Le président et chef de la direction de Maritime Launch Services, Stephen Matier (à gauche), a fait état d'un «sain scepticisme, mais de signes d'approbation et d'intérêt» de la part des résidants, affirmant que la construction pourrait s'amorcer avant la fin de l'année. Le projet prévoit de lancer jusqu'à huit fusées par année.

La base de lancement privée en Nouvelle-Écosse présente son examen environnemental

CANSO, N.-É. — La première base de lancement privée au Canada a soumis sa proposition à un examen environnemental, et attend désormais l'approbation du ministère de l'Environnement de la Nouvelle-Écosse pour amorcer la construction sur le site qui devrait lancer sa première fusée en 2021.

L'examen environnemental déposé cette semaine par l'entreprise Maritime Launch Services présente un relevé des espèces en danger, telles que les orignaux et les chauves-souris.

L'étude, préparée par la firme indépendante Strum Consulting, propose aussi des efforts d'atténuation des risques dans l'éventualité d'un déversement de carburant ou d'un échec de lancement, et évoque des consultations avec des groupes locaux qui pourraient être touchés par la construction ou la pollution potentiellement générée par les lancements de fusées.

La base de lancement Canso, située près de la localité de Canso dans l'est de la Nouvelle-Écosse, aura une superficie de 20 hectares et visera à attirer des firmes souhaitant placer des satellites en orbite à des fins commerciales.

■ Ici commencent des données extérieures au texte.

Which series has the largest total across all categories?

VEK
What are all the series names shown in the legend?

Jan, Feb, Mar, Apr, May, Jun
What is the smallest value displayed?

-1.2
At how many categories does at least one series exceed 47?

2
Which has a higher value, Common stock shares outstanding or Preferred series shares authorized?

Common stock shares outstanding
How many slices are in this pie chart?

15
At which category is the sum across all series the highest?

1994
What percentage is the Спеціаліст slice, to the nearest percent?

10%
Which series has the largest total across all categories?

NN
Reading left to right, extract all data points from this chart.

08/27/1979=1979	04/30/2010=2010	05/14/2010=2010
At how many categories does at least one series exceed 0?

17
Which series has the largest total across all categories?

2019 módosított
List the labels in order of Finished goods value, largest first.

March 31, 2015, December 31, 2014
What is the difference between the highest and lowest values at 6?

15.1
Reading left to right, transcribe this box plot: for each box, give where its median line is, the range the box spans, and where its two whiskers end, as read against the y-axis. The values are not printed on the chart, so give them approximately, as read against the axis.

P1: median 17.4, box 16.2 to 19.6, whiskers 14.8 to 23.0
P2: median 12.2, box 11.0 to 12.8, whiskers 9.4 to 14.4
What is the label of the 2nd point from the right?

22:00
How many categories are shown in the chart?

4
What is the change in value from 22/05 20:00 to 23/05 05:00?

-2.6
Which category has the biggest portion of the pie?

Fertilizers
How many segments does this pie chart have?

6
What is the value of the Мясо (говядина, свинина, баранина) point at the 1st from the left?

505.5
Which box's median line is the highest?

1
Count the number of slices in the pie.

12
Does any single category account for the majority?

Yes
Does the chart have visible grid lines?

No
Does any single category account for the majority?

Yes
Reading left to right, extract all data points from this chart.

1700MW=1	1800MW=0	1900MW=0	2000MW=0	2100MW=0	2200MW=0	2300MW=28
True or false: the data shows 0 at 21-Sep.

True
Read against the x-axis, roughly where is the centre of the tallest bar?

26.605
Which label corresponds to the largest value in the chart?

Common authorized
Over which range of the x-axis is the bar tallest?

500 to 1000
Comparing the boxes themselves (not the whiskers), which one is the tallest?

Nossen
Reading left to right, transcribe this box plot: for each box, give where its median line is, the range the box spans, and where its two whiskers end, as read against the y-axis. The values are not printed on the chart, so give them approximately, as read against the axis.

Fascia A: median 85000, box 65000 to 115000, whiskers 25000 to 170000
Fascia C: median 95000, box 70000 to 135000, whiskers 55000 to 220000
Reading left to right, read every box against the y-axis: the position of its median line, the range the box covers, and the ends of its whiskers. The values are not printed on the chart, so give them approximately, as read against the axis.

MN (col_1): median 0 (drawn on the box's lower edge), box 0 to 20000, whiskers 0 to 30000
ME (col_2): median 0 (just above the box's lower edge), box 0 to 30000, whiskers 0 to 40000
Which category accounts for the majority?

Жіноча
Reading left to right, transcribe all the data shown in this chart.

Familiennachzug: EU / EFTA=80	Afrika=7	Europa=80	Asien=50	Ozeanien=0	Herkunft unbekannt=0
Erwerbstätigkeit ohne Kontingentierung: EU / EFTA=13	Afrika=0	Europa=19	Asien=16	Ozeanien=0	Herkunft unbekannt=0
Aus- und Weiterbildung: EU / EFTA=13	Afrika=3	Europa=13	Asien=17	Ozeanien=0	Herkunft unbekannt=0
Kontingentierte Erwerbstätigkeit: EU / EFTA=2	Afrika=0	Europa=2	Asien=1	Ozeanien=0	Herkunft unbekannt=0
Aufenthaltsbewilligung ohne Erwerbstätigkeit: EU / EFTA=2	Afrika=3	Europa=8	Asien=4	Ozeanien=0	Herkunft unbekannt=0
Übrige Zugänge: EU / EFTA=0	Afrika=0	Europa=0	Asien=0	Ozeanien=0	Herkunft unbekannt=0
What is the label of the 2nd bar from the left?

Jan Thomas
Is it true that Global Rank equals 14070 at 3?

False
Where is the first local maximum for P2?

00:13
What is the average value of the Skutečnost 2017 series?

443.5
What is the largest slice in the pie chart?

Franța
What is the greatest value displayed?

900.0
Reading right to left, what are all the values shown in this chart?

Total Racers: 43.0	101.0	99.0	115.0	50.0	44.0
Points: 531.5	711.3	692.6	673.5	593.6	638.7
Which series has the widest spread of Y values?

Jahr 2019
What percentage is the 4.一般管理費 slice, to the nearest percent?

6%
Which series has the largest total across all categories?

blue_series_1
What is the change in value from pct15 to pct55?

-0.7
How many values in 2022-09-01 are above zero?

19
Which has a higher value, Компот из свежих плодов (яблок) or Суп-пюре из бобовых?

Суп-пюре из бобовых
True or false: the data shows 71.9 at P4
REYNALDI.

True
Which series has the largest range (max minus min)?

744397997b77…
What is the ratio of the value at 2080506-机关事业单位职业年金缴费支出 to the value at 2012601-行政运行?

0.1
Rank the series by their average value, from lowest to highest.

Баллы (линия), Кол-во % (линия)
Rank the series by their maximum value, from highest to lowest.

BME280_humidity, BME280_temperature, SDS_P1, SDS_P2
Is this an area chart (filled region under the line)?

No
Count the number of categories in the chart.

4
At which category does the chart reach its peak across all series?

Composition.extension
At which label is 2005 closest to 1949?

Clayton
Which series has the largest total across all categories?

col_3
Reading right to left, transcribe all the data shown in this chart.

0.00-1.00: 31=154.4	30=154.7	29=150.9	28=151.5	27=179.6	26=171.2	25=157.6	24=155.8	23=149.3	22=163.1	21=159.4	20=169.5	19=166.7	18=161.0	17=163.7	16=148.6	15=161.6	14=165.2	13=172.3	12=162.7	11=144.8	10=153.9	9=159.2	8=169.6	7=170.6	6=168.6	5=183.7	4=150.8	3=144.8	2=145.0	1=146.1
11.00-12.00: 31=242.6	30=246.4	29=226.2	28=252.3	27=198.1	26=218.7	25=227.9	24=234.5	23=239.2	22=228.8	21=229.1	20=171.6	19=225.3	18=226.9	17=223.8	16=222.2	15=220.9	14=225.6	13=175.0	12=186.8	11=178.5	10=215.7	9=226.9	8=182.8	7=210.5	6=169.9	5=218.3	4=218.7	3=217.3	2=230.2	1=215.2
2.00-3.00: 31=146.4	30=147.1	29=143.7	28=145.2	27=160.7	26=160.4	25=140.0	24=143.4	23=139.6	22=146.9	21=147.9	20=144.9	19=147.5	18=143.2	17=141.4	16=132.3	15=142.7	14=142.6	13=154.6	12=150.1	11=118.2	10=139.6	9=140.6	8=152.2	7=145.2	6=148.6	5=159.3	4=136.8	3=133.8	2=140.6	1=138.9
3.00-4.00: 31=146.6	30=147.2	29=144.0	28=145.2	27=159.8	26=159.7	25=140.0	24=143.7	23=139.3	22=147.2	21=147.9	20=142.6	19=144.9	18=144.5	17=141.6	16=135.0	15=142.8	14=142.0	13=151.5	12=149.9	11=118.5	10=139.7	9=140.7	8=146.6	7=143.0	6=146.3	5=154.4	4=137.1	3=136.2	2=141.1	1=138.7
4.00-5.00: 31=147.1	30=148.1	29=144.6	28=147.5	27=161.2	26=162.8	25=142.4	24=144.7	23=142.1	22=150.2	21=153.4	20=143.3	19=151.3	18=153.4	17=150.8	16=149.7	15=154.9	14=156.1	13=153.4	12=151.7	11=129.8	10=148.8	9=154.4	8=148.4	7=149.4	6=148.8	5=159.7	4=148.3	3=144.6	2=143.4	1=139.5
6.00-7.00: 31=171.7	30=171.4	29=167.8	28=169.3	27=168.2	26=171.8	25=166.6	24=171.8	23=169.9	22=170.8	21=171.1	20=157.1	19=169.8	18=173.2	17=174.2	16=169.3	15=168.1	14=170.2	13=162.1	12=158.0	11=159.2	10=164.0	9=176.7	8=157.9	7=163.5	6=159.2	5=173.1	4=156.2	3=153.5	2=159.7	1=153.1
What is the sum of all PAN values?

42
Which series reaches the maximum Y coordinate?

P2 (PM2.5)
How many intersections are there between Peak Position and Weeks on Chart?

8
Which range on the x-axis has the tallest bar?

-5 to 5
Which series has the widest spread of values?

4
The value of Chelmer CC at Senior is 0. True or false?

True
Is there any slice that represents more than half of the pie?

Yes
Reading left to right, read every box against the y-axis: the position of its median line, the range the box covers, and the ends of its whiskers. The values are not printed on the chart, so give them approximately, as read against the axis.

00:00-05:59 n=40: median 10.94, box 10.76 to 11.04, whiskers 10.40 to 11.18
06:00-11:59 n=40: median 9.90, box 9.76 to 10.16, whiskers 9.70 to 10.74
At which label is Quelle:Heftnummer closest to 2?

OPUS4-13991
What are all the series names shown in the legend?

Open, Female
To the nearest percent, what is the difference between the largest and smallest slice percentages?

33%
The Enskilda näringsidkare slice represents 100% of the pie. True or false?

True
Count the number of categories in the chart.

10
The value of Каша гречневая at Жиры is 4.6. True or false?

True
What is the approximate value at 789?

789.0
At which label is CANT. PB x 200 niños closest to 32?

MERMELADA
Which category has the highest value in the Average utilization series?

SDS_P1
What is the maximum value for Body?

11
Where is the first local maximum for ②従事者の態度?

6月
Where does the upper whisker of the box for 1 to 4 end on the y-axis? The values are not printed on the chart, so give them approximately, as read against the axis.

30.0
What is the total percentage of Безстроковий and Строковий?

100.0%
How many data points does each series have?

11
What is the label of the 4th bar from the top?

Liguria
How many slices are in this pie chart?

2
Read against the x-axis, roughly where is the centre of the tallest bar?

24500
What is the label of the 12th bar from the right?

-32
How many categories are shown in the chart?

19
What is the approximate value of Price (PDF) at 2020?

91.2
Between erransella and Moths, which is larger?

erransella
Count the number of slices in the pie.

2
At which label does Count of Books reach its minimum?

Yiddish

Le site inclura un centre de contrôle, un secteur de lancement et des installations d'«intégration horizontale», où l'équipement sera préparé pour le lancement et où certains carburants seront stockés.

Huit fusées par année

Le président et chef de la direction de Maritime Launch Services, Stephen Matier, a fait état d'un «sain scepticisme, mais de signes d'approbation et d'intérêt» de la part des résidants, affirmant que la construction pourrait s'amorcer avant la fin de l'année. Le projet prévoit de lancer jusqu'à huit fusées par année.

Peter Duinker, professeur d'études environnementales à l'Université Dalhousie à Halifax, affirme que l'entreprise semble avoir mené un processus de consultation en profondeur.

M. Duinker estime tout de même que le public devrait continuer de poser des questions sur ce projet inusité de haute technologie.

«Les promoteurs ont fait un excellent travail de consultation, étant conscients qu'il s'agit de la façon d'aider les gens à réduire leur anxiété face à des éléments nouveaux - et (cette base de lancement) est tout à fait inusitée pour la Nouvelle-Écosse», a-t-il souligné.

La ministre provinciale de l'Environnement, Margaret Miller, doit rendre une décision sur le plan d'ici le 23 août, et le public est invité à commenter la proposition d'ici le 3 août.